A human heart recuperating from inflammation, a condition called myocarditis, can take one of two paths: a healthy return to normal function or a dangerous transition to another condition called inflammatory dilated cardiomyopathy (DCMi). In the past scientists have been bewildered as to why some people recover and others do not, but a recent study’s findings shows that the presence of a certain type of immune cell may be the explanation.
"Our studies show that the presence of eosinophils in the heart makes mice more likely to get DCMi following myocarditis,” explained first author of a new study published in The Journal of Experimental Medicine, Nicola Diny. “And if there are a lot of eosinophils, the mice develop even more severe heart failure.”
Eosinophils are white blood cells with specific “instructions” from the immune system to fight parasites, and they are also linked to allergies, autoimmune disease, and some types of cancer. Myocarditis is under-studied and probably under-diagnosed as a result. A myocarditis diagnosis requires a biopsy to be taken directly from a person’s heart tissue. On the rare occasions when it is diagnosed, the specific type of myocarditis is identified by the most prevalent type of immune cell present in the heart.
Following coronary artery disease and arterial hypertension, dilated cardiomyopathy is a top cause of heart failure. DCMi is one of many types of dilated cardiomyopathy, all of which are characterized by a dysfunctional heart muscle.
Connections have already been made between high levels of eosinophils and the development of heart disease, but the present study, led by senior author Daniela Cihakova, MD, PhD, is the first to examine eosinophil activity through the lens of heart inflammation. The new research, Cihakova said, “provided more details about how these immune system cells may lead to deterioration of heart muscle function in mice in a way that lets us draw some parallels to human disease processes.”

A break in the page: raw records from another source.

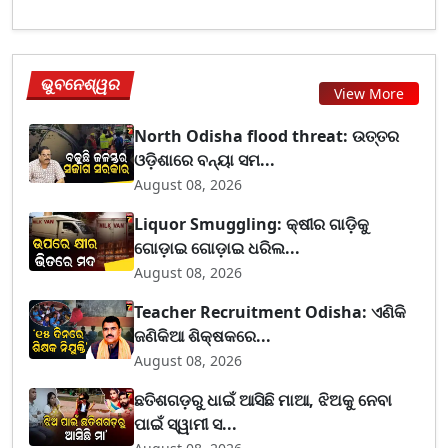
ଭୁବନେଶ୍ୱର
View More
North Odisha flood threat: ଉତ୍ତର
ଓଡ଼ିଶାରେ ବନ୍ୟା ସମ...
August 08, 2026
Liquor Smuggling: କ୍ଷୀର ଗାଡ଼ିକୁ
ଗୋଡ଼ାଇ ଗୋଡ଼ାଇ ଧରିଲ...
August 08, 2026
Teacher Recruitment Odisha: ଏଣିକି
ଜଣିକିଆ ଶିକ୍ଷକରେ...
August 08, 2026
ଛତିଶଗଡ଼ରୁ ଧାଇଁ ଆସିଛି ମାଆ, ଝିଅକୁ ନେବା
ପାଇଁ ସ୍ୱାମୀ ସ...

To definitively confirm the role of eosinophils in the progression of myocarditis to DCMi, Cihakova designed a classic study: a comparison between normal mice and mice genetically altered to lack eosinophils. After both groups were induced to have myocarditis, Cihakova looked for inflammatory patterns.
There were similar levels of initial, acute inflammation in the heart in both groups of mice. However, as more time passed, the difference in the long-term effects between the two groups of mice grew remarkably distinct; normal mice developed heart failure and mice lacking eosinophils did not.
"The take-home message is that inflammation severity doesn't necessarily determine long-term disease progression,” Cihakova explained. “But specific infiltrating cell types - eosinophils, in this case - do.”